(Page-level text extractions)

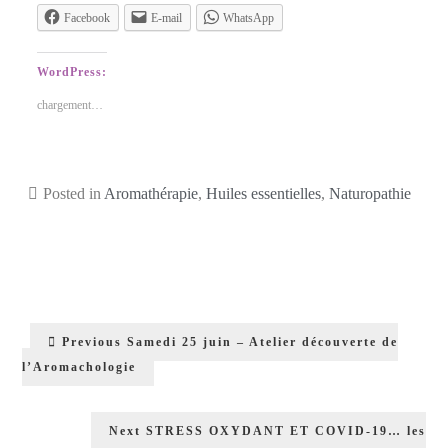
Facebook
E-mail
WhatsApp
WordPress:
chargement…
Posted in
Aromathérapie
,
Huiles essentielles
,
Naturopathie
Previous
Samedi 25 juin – Atelier découverte de
l’Aromachologie
Next
STRESS OXYDANT ET COVID-19… les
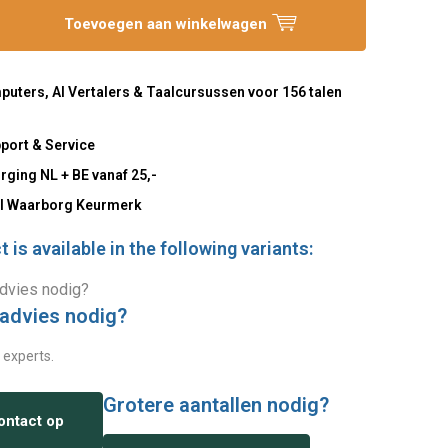
Toevoegen aan winkelwagen
uters, AI Vertalers & Taalcursussen voor 156 talen
port & Service
rging NL + BE vanaf 25,-
l Waarborg Keurmerk
 is available in the following variants:
 advies nodig?
 experts.
Grotere aantallen nodig?
ntact op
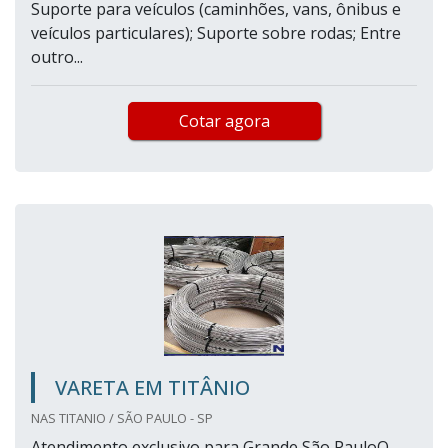
Suporte para veículos (caminhões, vans, ônibus e
veículos particulares); Suporte sobre rodas; Entre
outro...
Cotar agora
VARETA EM TITÂNIO
NAS TITANIO / SÃO PAULO - SP
Atendimento exclusivo para Grande São PauloO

Work task:
Without including the pictures, copy all of the data exactly.

Completed task:
Facebook
E-mail
WhatsApp
WordPress:
chargement…
Posted in
Aromathérapie
,
Huiles essentielles
,
Naturopathie
Previous
Samedi 25 juin – Atelier découverte de
l’Aromachologie
Next
STRESS OXYDANT ET COVID-19… les
Toevoegen aan winkelwagen
uters, AI Vertalers & Taalcursussen voor 156 talen
port & Service
rging NL + BE vanaf 25,-
l Waarborg Keurmerk
 is available in the following variants:
 advies nodig?
 experts.
Grotere aantallen nodig?
ntact op
Suporte para veículos (caminhões, vans, ônibus e
veículos particulares); Suporte sobre rodas; Entre
outro...
Cotar agora
VARETA EM TITÂNIO
NAS TITANIO / SÃO PAULO - SP
Atendimento exclusivo para Grande São PauloO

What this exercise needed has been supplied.